От текста, который был нам продиктован для перевода, веяло ужасом. Тут были самые трудные глаголы. Самые редкие исключения. Самые изысканные обороты. Так не говорил и не писал ни один римлянин!
И от нас требовали, чтобы мы употребляли "самые латинские" выражения.
Этот текст грозил сотнями опасностей, Каждое слово скрывало за собой ловушку и гибель. Минута рассеянности, минута ослабнувшего внимания - и всё погибло.
Можете себе представить, как я мог сосредоточиться на латинских исключениях, когда перед моими глазами всё время стояла мать. Спальня, полная запахом лекарств. Моя мать кое-как перебралась с кровати, стоит на коленях и со слезами молится теперь перед иконой, перед которой затеплила лампадку.
- Цезарь собрал два новых легиона.
Я знаю, для чего здесь поставлено это "собрал". За этим простым словом спрятана опасность, и я её вовремя заметил. Есть такое особое латинское, специальное выражение, которое я сейчас и поставлю.
- Caesar duas novas legiones…
Самое нужное слово выскочило из головы.
- Collexit? Нет, не "collexit". Conjunxit? Нет, не conjunxit! Как же? Как же?
Слово вертелось где-то около, словно звучало, и я не мог его расслышать. В голову лезла всякая дрянь.
- Как же? Как же это особое, специальное слово? Ведь я знал его! Знал! Знаю и сейчас! Как оно?
Ум больше ни над чем не работал. Дальше я не мог переводить. Передо мной стояли Цезарь и его два новые легиона и никуда дальше не пускали.
И вдруг мне захотелось плакать, рыдать, к горлу подступил какой-то ком, в глазах всё завертелось.
Я вдруг вскочил на парту, перешагнул через товарища и подал учителю совершенно чистую тетрадь.

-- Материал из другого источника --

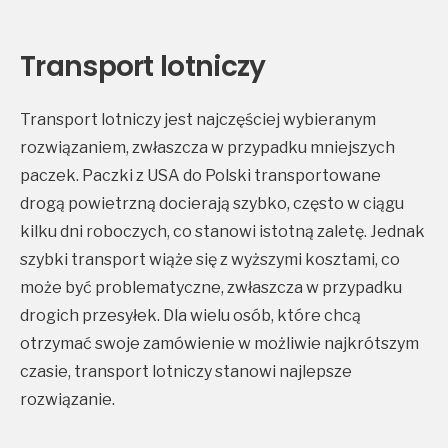
Transport lotniczy
Transport lotniczy jest najczęściej wybieranym
rozwiązaniem, zwłaszcza w przypadku mniejszych
paczek. Paczki z USA do Polski transportowane
drogą powietrzną docierają szybko, często w ciągu
kilku dni roboczych, co stanowi istotną zaletę. Jednak
szybki transport wiąże się z wyższymi kosztami, co
może być problematyczne, zwłaszcza w przypadku
drogich przesyłek. Dla wielu osób, które chcą
otrzymać swoje zamówienie w możliwie najkrótszym
czasie, transport lotniczy stanowi najlepsze
rozwiązanie.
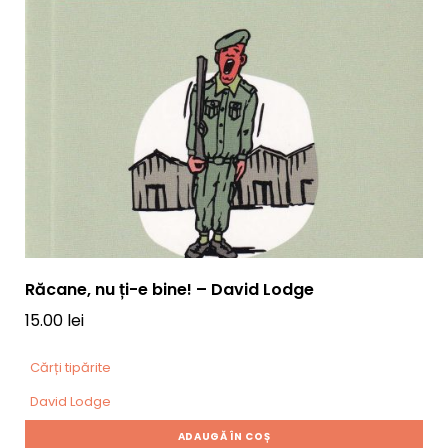
Răcane, nu ți-e bine! – David Lodge
15.00
lei
Cărți tipărite
David Lodge
ADAUGĂ ÎN COȘ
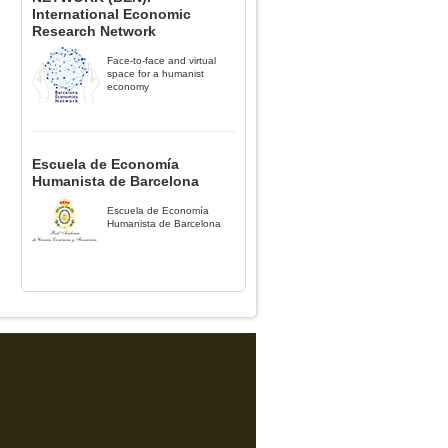
International Economic
Research Network
Face-to-face and virtual
space for a humanist
economy
Escuela de Economía
Humanista de Barcelona
Escuela de Economía
Humanista de Barcelona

Он, я видел, взглянул, увидел, что ничего не написано и подчёркнуто, равнодушно положил её в кипу тетрадей лучших учеников, уже кончивших перевод.

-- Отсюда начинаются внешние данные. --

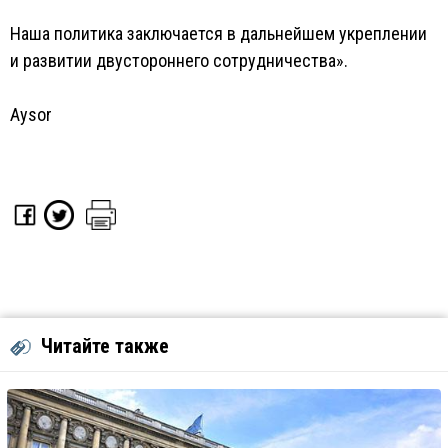
Наша политика заключается в дальнейшем укреплении
и развитии двустороннего сотрудничества».
Aysor
Читайте также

Я выбежал из класса, потому что ещё минута - и я бы зарыдал.
Я шёл по улице неровно, словно пьяный, ноги подкашивались и дрожали, в голове всё шло кругом… Цезарь, матушка, два легиона… На перекрёстке мне преградили путь дравшиеся ломовые.

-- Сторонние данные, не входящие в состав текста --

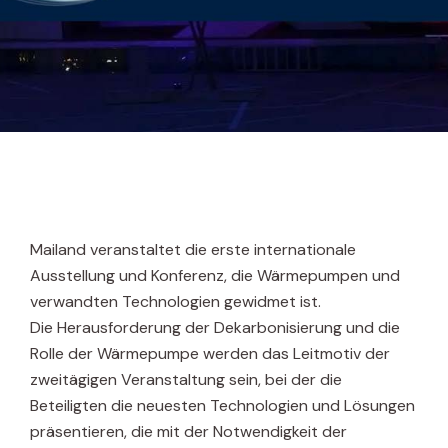
Mailand veranstaltet die erste internationale
Ausstellung und Konferenz, die Wärmepumpen und
verwandten Technologien gewidmet ist.
Die Herausforderung der Dekarbonisierung und die
Rolle der Wärmepumpe werden das Leitmotiv der
zweitägigen Veranstaltung sein, bei der die
Beteiligten die neuesten Technologien und Lösungen
präsentieren, die mit der Notwendigkeit der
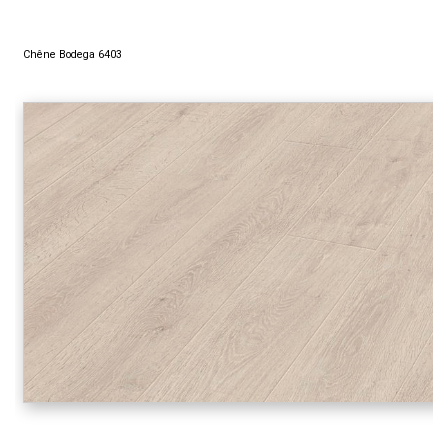
Chêne Bodega 6403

И вдруг я не вспомнил, - нет, я увидел комментарии Цезаря к Галльской войне, увидел страницу, строчку, где чётко, ясно было напечатано:
- Caesar duas novas legiones conscripsit.
Вот оно специальное, техническое слово!
Но в гимназию было возвращаться уже нельзя. Это не полагается.
И меня охватил ужас от того, что я сделал.
Дома меня встретила мать со страдальческим лицом, на котором я ясно прочитал:
- Ударь. Убей.
Сердце перевернулось, и я сказал:
- Кажется, выдержал!
- Я знала, я знала, я молилась Богу.
Я сказал, что иду к товарищу, вернулся в гимназию, узнал у швейцара адрес учителя латинского языка, почти до вечера в нерешительности проходил по улицам, а перед вечером позвонился у его подъезда.
Мне отворила дверь старушка, вероятно, его матушка. Он был бездетный вдовец.
- Прислуга-то ушла. Кого вам?
Пахло немножко кухней, было домовито, уютно, тепло. И от старой, потёртой мебели веяло чем-то таким милым, славным, гостеприимным.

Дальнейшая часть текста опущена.